December 21, 2018 – Vancouver, British Columbia – Canadian Energy Materials Corp. (the “Company”) (TSX-V: CHEM) is pleased to announce that it has acquired the 3,846-hectare Grindstone copper-nickel-cobalt project located in an under-explored region of northwestern New Brunswick, Canada through the acquisition by the Company of all of the outstanding shares of CIN Energy Materials Inc. (“CIN Energy”). The Company closed the acquisition by share exchange agreement (the “Share Exchange Agreement”) previously announced in a news release dated September 18, 2018 with CIN Energy and the shareholders of CIN Energy, whereby all outstanding shares of CIN Energy were exchanged for securities of the Company (the “Transaction”) on a 1:1 basis, which constituted a “Fundamental Acquisition” as defined in the policies of the TSX Venture Exchange (the “TSXV”) by the Company. The Transaction was an arm’s length transaction and approved by the TSXV. Concurrently, the Company has filed a technical report in respect of the Grindstone Project.
At closing of the Transaction, the Company issued to the shareholders of CIN Energy a total of 12,000,000 common shares of the Company in exchange for acquiring 100% of the outstanding securities of CIN Energy. CIN Energy is now a wholly-owned subsidiary of the Company.
Concurrent with the Transaction, the Company closed its non-brokered private placement of units (“Units”) and flow-through units (“FT Units”) for aggregate proceeds of $551,409.95 (the “Private Placement”).
The Company issued 2,142,733 Units at a price of $0.15 per Unit for gross proceeds of $321,409.95. Each Unit is comprised of one common share of the Company and one-half of one transferable common share purchase warrant (“Warrant”). Each Warrant entitles the holder thereof to acquire one common share (“Warrant Share”) at a price of $0.25 per Warrant Share for a period of 24 months following the closing date. The Company also issued 1,150,000 FT Units at a price of $0.20 per FT Unit for gross proceeds of $230,000.00. Each FT Unit is comprised of one common share of the Company that will be a “flow-through share” under the Income Tax Act (Canada) and one-half of one transferable common share purchase warrant (“FT Warrant”). Each FT Warrant entitles the holder thereof to acquire one (non-flow-through) common share (“FT Warrant Share”) at a price of $0.35 per FT Warrant Share for a period of 24 months following the closing date. The proceeds of the flow-through financing will be used for exploration on the Company’s Canadian properties, include the Grindstone Project.All securities issued in the private placement have a hold period of four months and a day from closing.

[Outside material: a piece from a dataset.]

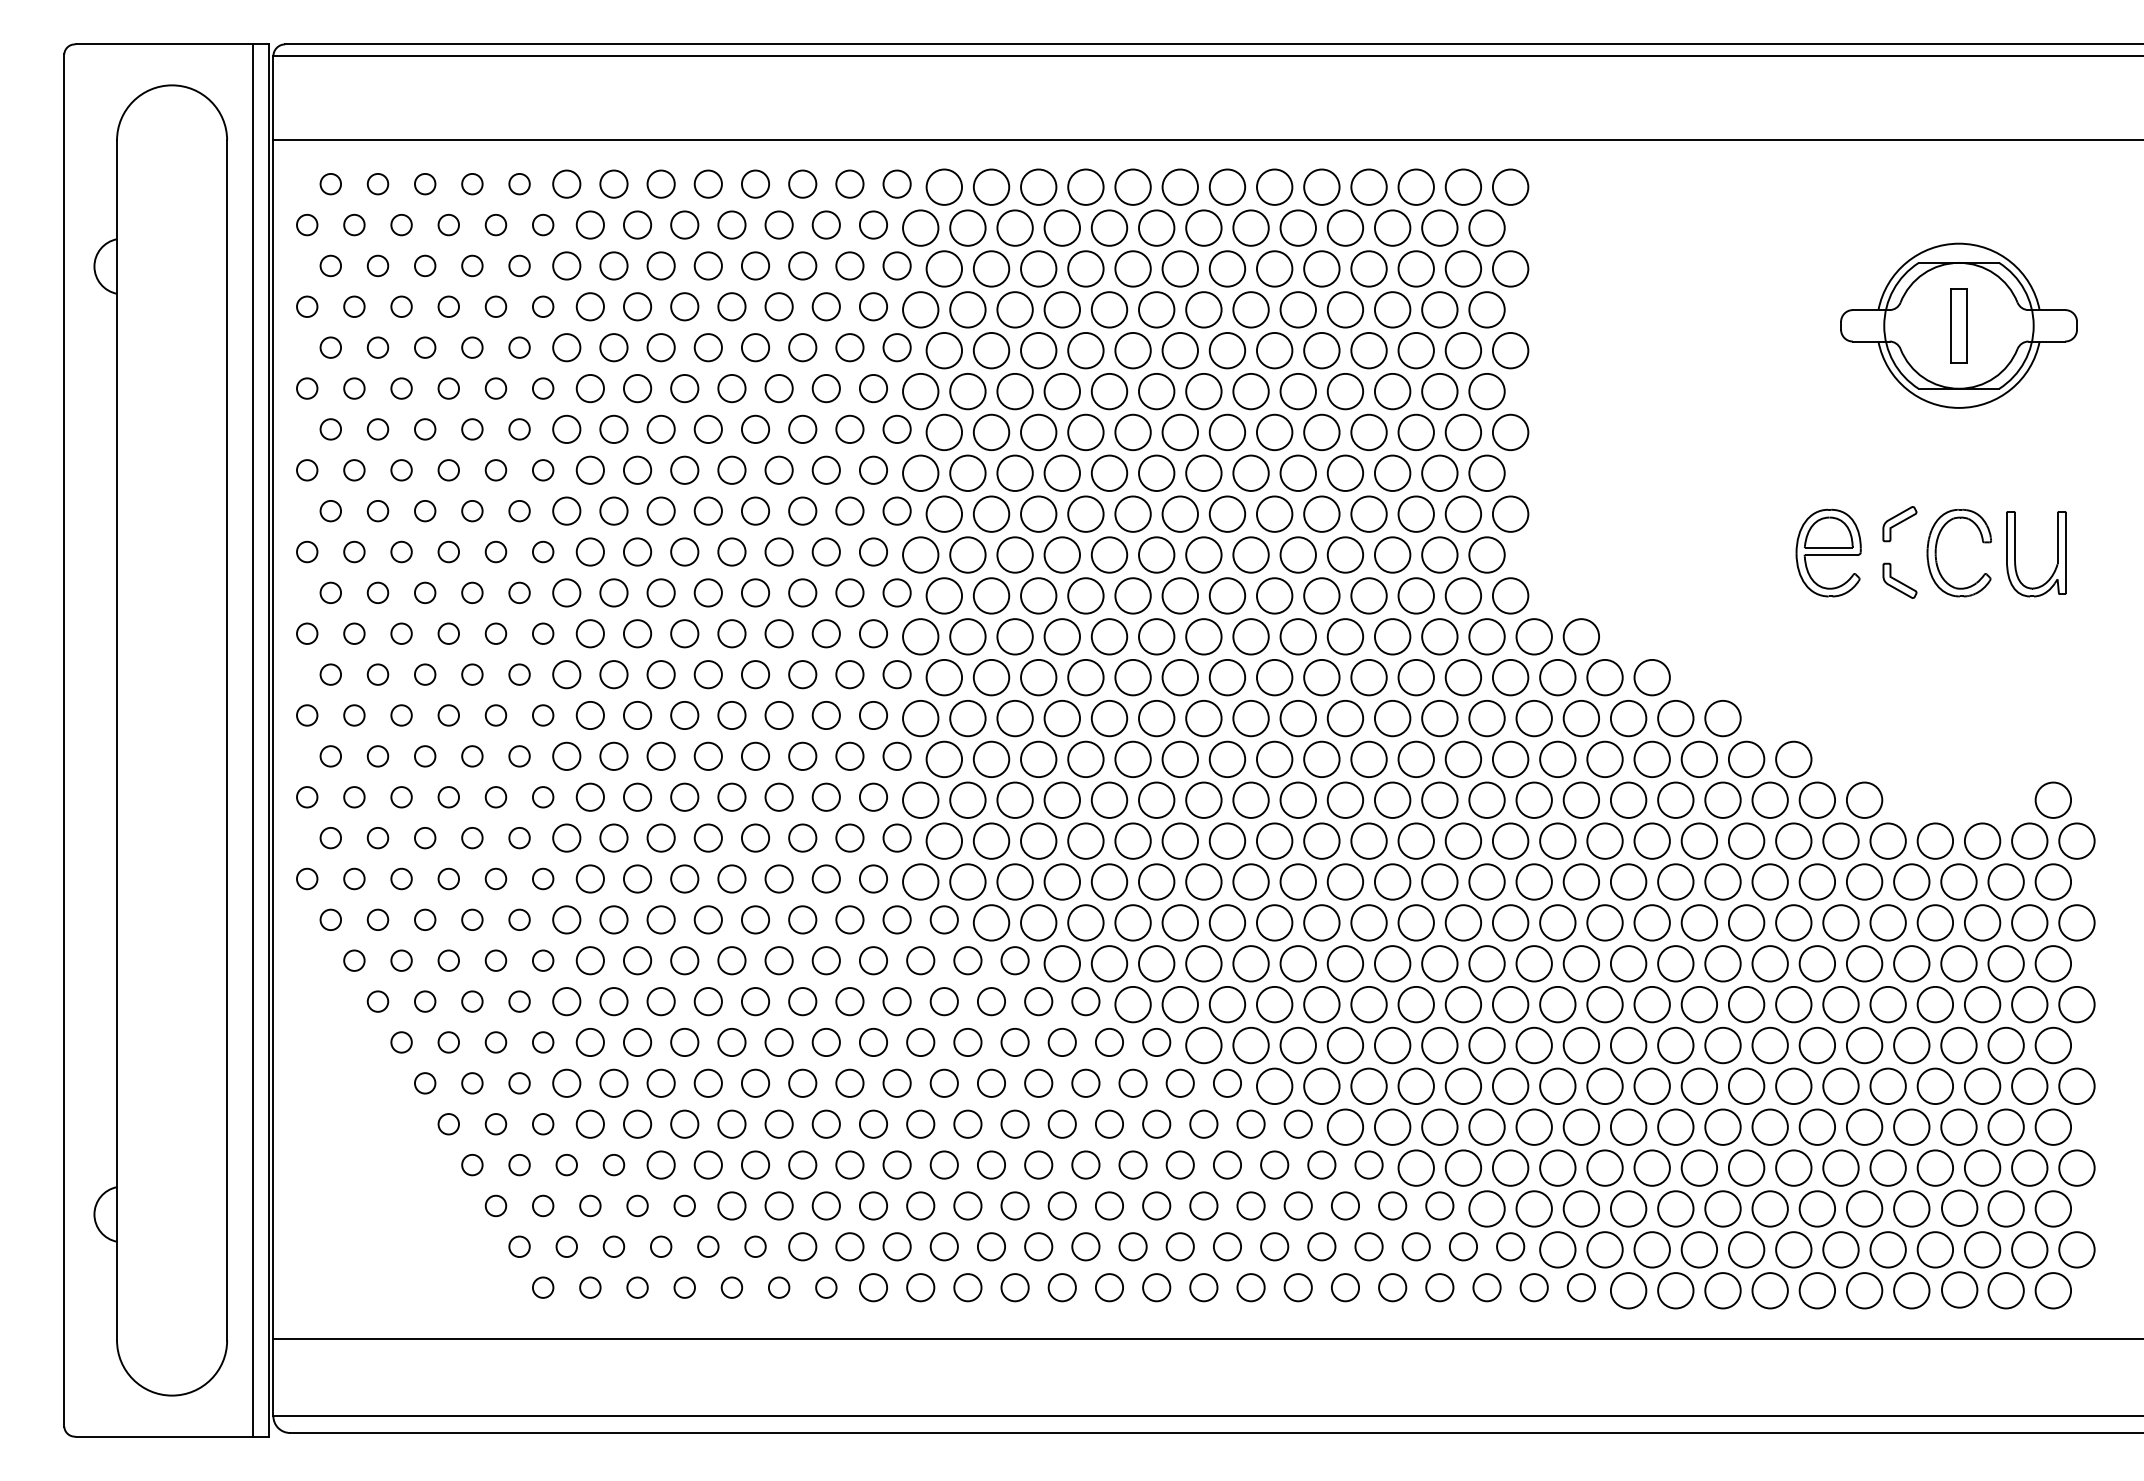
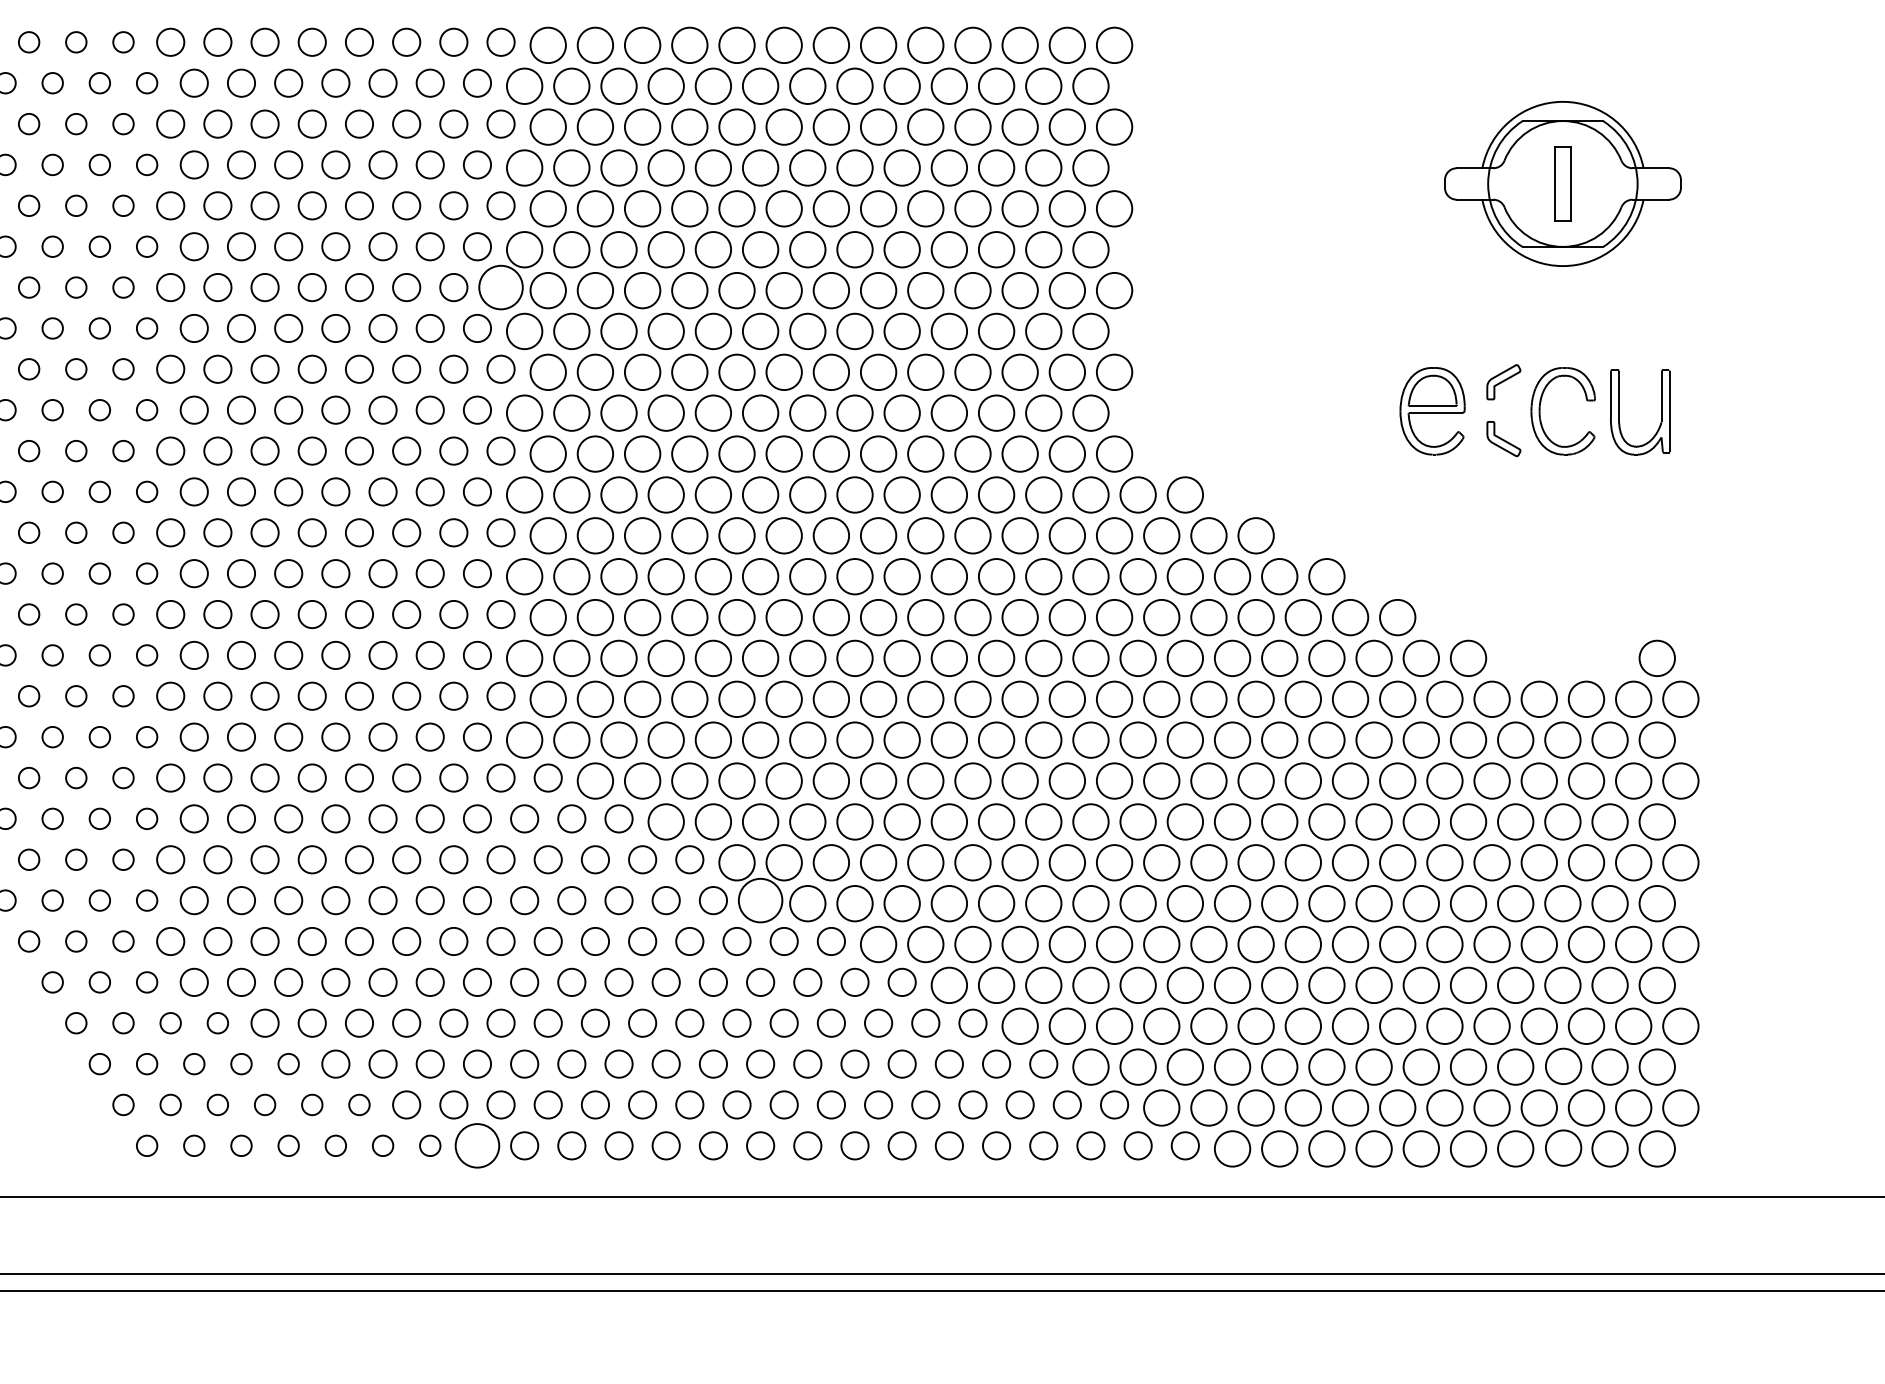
circle: (896, 429) -> (500, 287), size x1.6
circle: (1156, 1042) -> (760, 900), size x1.6
circle: (873, 1287) -> (477, 1145), size x1.6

Finder’s fees were paid by the Company on a portion of the Private Placement and a total of 139,952 non-transferable finders’ warrants were issued to finders and cash commissions of $23,092.80 were paid.
Additionally, the Company provided Altus Capital Partners with 666,666 Units (each Unit is comprised of one common share and one-half of a share purchase warrant exercisable at $0.25 for 2 years) as a transaction advisory fee for assisting with the Transaction including introducing CIN Energy to the Company.
ON BEHALF OF THE BOARD
Michael E. Schuss
President & Chief Executive Officer
This news release contains projections and forward-looking information that involve various risks and uncertainties regarding future events. Such forward-looking information can include without limitation statements based on current expectations involving a number of risks and uncertainties and are not guarantees of future performance of the Company. The following are important factors that could cause the Company’s actual results to differ materially from those expressed or implied by such forward looking statements; the uncertainty of future profitability; and the uncertainty of access to additional capital. These risks and uncertainties could cause actual results and the Company’s plans and objectives to differ materially from those expressed in the forward-looking information. Actual results and future events could differ materially from anticipated in such information. These and all subsequent written and oral forward-looking information are based on estimates and opinions of management on the dates they are made and expressed qualified in their entirety by this notice. The Company assumes no obligation to update forward-looking information should circumstances or management’s estimates or opinions change.
Neither the TSX Venture Exchange nor its Regulation Services Provider (as that term is defined in the policies of the TSX Venture Exchange) accepts responsibility for the adequacy or accuracy of this release.